Viewing 4 posts - 1 through 4 (of 4 total)
  • Author
    Posts
  • March 12, 2021 at 7:10 pm #614310
    AshleyMarc1997
    Member
    • Topics: 48
    • Replies: 24
    • ☆☆

    Can you please explain to me the two types of Options / Futures/ Forwards in detail (Risk Management)

    I have seen your lecture on this but I’ve had difficulty understanding.

    March 13, 2021 at 7:57 am #614331
    John Moffat
    Keymaster
    • Topics: 57
    • Replies: 51552
    • ☆☆☆☆☆

    I do not know what you mean by ‘two types’!

    It is all explained in detail in my lectures and you cannot expect me to type them all out again here.

    You will have to say specifically which part you did not understand.

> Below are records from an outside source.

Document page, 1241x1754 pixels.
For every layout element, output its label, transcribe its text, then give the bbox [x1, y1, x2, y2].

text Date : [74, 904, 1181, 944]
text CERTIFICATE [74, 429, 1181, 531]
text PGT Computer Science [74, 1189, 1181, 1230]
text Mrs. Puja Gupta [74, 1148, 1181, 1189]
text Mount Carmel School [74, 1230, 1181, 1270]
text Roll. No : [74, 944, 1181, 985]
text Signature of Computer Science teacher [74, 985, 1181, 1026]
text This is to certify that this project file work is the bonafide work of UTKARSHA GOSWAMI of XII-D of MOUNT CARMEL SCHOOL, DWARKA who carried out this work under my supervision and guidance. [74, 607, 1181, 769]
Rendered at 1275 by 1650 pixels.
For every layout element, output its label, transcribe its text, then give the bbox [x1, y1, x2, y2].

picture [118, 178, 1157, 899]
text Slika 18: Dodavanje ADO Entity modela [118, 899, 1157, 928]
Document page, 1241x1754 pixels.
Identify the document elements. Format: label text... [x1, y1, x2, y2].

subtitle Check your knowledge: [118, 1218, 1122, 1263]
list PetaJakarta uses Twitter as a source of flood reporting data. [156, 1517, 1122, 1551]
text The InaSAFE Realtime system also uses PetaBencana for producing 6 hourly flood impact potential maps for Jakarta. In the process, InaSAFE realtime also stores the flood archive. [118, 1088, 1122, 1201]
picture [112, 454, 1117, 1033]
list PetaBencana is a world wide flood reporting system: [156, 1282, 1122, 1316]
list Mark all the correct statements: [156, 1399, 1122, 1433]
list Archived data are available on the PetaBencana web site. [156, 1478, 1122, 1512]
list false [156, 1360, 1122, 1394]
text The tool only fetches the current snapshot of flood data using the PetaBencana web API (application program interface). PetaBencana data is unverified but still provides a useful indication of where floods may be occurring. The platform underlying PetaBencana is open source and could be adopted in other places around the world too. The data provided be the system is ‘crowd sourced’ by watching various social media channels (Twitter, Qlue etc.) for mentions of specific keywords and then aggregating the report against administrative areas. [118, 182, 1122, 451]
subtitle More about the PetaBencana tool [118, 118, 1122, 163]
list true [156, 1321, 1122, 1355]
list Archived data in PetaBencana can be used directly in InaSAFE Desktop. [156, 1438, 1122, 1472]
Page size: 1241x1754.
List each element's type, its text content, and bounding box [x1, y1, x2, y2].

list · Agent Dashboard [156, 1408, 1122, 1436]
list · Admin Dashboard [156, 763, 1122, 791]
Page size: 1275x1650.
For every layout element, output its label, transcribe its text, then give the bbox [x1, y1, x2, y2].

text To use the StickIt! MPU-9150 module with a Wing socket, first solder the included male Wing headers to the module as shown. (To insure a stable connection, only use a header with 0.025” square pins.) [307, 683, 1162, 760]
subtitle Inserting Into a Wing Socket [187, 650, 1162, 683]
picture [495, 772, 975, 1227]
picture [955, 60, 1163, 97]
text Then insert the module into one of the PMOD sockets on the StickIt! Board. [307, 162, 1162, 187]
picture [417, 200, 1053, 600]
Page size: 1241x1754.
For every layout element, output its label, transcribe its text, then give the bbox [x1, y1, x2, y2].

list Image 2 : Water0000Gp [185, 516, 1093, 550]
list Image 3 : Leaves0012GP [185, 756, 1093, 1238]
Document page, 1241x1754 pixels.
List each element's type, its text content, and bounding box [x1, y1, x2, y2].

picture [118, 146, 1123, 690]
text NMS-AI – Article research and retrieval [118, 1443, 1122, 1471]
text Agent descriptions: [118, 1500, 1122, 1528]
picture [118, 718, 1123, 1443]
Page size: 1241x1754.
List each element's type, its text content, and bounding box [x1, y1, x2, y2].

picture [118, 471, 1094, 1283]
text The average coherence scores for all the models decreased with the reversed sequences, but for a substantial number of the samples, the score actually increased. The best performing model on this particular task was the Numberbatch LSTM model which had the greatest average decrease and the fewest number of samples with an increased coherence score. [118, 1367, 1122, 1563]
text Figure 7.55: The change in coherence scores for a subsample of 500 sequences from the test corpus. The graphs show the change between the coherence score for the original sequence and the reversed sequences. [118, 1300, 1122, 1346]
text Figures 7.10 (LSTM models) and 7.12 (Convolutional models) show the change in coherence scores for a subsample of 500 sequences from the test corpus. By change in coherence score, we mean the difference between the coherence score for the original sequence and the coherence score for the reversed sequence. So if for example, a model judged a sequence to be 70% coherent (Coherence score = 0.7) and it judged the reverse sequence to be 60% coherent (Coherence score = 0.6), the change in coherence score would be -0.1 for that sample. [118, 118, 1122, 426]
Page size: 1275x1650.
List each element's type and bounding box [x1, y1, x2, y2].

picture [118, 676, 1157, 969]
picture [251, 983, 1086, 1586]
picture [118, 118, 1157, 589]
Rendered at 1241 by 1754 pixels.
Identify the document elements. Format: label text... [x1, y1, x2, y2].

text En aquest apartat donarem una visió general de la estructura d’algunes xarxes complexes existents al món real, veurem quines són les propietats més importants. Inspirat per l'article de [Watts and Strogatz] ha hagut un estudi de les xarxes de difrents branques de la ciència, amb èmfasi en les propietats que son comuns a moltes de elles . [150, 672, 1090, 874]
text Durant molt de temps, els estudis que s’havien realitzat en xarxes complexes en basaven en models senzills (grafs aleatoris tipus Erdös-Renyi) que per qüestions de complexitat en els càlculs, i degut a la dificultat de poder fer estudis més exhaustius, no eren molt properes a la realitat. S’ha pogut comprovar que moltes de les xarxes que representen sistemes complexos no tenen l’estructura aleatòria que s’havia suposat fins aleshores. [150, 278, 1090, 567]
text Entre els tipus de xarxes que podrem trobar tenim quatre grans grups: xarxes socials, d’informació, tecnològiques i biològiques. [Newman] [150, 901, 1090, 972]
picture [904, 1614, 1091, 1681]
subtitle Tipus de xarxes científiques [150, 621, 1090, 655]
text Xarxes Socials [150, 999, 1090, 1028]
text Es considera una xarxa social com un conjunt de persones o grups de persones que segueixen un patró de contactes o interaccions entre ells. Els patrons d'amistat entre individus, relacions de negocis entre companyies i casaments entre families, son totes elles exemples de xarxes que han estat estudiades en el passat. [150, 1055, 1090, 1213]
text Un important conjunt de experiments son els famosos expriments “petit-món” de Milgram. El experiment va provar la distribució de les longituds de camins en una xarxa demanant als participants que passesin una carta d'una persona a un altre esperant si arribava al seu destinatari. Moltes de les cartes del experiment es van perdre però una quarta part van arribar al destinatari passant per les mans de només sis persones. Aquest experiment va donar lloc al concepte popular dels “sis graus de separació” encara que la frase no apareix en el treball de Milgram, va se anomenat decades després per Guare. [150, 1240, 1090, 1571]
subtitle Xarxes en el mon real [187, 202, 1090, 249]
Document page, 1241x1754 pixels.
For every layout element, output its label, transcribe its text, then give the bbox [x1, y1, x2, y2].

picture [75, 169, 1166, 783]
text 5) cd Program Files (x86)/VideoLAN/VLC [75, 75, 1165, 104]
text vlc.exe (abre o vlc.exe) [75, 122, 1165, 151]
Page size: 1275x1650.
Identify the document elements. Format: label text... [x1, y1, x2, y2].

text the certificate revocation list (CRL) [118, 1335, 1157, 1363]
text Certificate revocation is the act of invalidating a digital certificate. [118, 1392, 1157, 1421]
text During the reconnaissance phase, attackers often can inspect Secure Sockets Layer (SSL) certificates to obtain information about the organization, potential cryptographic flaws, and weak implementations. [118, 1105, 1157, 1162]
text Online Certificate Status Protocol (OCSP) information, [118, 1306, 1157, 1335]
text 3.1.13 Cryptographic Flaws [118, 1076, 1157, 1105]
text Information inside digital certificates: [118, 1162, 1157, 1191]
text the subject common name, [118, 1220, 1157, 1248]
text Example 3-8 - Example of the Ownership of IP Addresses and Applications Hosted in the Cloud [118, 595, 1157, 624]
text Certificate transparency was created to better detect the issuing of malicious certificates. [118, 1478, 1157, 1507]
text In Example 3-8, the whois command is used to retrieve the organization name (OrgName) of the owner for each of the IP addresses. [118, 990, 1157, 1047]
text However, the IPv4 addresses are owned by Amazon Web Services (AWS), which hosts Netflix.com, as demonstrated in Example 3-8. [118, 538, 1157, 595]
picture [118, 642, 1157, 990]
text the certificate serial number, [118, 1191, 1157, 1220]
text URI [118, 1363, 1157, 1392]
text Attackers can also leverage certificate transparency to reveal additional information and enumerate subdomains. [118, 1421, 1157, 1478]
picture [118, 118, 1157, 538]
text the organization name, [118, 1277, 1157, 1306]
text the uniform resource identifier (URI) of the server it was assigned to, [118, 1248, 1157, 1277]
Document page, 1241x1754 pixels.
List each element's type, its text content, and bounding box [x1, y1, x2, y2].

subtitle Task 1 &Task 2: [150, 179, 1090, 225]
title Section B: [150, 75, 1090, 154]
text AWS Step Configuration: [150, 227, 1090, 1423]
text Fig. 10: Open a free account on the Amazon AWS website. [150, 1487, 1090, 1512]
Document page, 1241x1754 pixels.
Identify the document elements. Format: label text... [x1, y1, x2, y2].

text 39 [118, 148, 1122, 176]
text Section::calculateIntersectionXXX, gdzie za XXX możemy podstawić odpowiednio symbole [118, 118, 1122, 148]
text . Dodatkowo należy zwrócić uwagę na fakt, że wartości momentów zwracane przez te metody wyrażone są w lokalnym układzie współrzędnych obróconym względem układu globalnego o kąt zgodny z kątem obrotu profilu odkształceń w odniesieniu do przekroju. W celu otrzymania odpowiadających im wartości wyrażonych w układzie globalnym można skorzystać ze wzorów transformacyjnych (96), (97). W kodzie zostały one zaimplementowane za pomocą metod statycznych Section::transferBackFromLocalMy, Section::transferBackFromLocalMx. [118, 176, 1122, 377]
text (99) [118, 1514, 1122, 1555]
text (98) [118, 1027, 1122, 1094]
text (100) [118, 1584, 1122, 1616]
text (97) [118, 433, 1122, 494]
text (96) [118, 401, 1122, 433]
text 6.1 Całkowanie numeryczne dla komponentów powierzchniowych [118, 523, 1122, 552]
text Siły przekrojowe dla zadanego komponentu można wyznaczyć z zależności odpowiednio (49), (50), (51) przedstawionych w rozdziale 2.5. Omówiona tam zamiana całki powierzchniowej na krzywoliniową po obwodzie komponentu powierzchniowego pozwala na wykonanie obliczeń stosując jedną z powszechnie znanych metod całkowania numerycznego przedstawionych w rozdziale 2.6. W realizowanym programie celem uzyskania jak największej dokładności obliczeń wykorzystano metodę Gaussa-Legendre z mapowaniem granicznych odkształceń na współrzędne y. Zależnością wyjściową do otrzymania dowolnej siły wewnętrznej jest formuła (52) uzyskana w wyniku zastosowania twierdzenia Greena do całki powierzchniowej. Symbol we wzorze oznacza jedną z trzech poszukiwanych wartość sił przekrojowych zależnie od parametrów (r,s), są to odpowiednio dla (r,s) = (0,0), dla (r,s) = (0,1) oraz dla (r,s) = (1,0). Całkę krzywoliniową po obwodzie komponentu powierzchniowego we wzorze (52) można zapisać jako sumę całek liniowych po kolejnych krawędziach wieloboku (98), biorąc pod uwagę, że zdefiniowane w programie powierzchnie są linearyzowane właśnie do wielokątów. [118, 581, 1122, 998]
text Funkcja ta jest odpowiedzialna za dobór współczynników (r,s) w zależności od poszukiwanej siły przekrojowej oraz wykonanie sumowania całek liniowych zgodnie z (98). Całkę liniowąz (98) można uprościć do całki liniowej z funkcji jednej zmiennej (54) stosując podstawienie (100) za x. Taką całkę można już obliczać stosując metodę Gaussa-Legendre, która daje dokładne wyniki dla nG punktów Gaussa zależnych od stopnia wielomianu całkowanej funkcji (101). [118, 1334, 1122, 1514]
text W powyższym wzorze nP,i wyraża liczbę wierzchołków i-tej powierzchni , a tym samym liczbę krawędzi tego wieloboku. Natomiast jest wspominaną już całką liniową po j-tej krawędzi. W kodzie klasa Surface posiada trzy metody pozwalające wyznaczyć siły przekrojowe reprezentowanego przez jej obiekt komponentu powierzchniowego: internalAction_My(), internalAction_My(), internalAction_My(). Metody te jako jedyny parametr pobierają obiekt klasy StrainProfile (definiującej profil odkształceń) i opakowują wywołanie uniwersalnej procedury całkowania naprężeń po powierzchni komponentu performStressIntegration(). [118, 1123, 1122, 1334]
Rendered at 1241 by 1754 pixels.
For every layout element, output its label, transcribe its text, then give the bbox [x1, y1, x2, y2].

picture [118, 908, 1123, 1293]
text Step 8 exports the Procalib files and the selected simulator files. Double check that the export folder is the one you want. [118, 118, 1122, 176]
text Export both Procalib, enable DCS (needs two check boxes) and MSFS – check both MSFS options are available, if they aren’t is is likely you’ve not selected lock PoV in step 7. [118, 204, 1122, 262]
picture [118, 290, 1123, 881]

    March 13, 2021 at 4:52 pm #614366
    AshleyMarc1997
    Member
    • Topics: 48
    • Replies: 24
    • ☆☆

    I meant ‘two types’ refering to call & put options.

    I have a problem understanding the difference between these two contracts such as forward contracts & futures contracts. All I am aware of these two is that they both are contracts to buy or sell specified asset at a specific price at a future date.

    March 14, 2021 at 10:44 am #614400
    John Moffat
    Keymaster
    • Topics: 57
    • Replies: 51552
    • ☆☆☆☆☆

    Using forward rates and using futures effectively fixes the exchange rate on the date of the transaction. So whether the actual exchange rate moves in our favour or moves against us, the amount we end of paying (or receiving) is fixed (so we do not lose anything if the rate moves against us, but we don’t gain anything if the rate moves in our favour).

    Options are different in that they give us the right to convert at a fixed rate, but we do not have to use that right – if we prefer then when it comes time to convert the money we can convert at whatever the actual exchange rate it.
    So, if the exchange rate has gone worse for us we will use the option and convert at the option rate. But if the exchange rate has gone better for us then we will throw away the option and convert at the actual exchange rate (and do better as a result). So using options limits the worst that can happen, but lets us benefit if exchange rates move in our favour. The only downside is that we have to pay for the option whether we end up using it or not.

    Do appreciate that for Paper FM you cannot be asked for calculations for options or for futures – you are only expected to be able to discuss the idea. It is only the use of forward rates (and money market hedging) for which you can be expected to do calculations.